Far as I can tell Alan is debating using science-based principles to argue against the FTC's power ratings' applicability to the real world citing actual musical crest factors and such. And all this in response to the OP who questioning Hypex' power ratings. From my vantage point, the OP could have simply not bought Hypex anything and saved pages of debate on a subject covered extensively already, but compared to many examples of subjective marketing having no (or even countering) any sort of science/engineering-based explanation I think Alan is doing OK.
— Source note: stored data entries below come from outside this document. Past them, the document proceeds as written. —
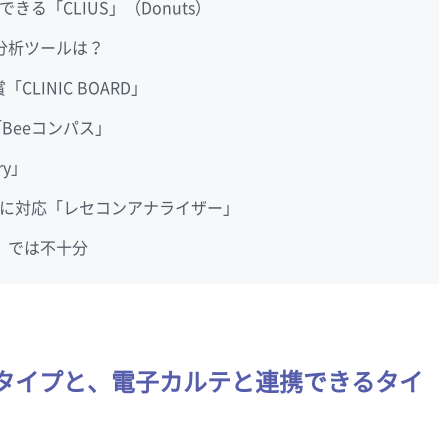
る「CLIUS」（Donuts）
分析ツールは？
「CLINIC BOARD」
「Beeコンパス」
ry」
に対応「レセコンアナライザー」
」では不十分
タイプと、電子カルテと連携できるタイ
Not my forum, just my opinion...
As for defining clipping, meh. I was one of the ones arguing for 1% since that has been so widely used for so many years, but Amir countered with valid arguments for a new standard. As long as it is known and consistent then relative comparisons are possible within test groups so it does not matter that much to me. It is harder to compare between say Amir's measurements and that of someone using 1% and perhaps that needs more emphasis. Most amplifiers, especially SS amps, use feedback and distortion rapidly rises as you approach clipping. A small change in power thus leads to a large change in distortion. Manufacturers are all over the map in terms of how much margin they allocate to the power spec so comparing product spec sheets can often be misleading. At least Hypex does a good job of explaining exactly their test conditions and so forth. As pointed out endless before, it is up to the manufacturer to determine how they spec the final product.
Regarding burst or transient power, AFAIK the FTC does not define it, but the IHF defined a 20 ms burst test for dynamic headroom (or some such term) long ago.
The FTC power spec has been modified a few times over the years to reduce (water down for some, make more realistic for real-world conditions to others) the continuous-power requirements. I had hoped decades ago the FC would adopt, define, and include additional power testing specs and measurements but that never really happened (again AFIK -- I most certainly have NOT kept up with FTC specs!) Things like specific dynamic power tests, absolute units for noise floor (e.g. uVrms rather than dB relative full power), additional reactive load tests, etc.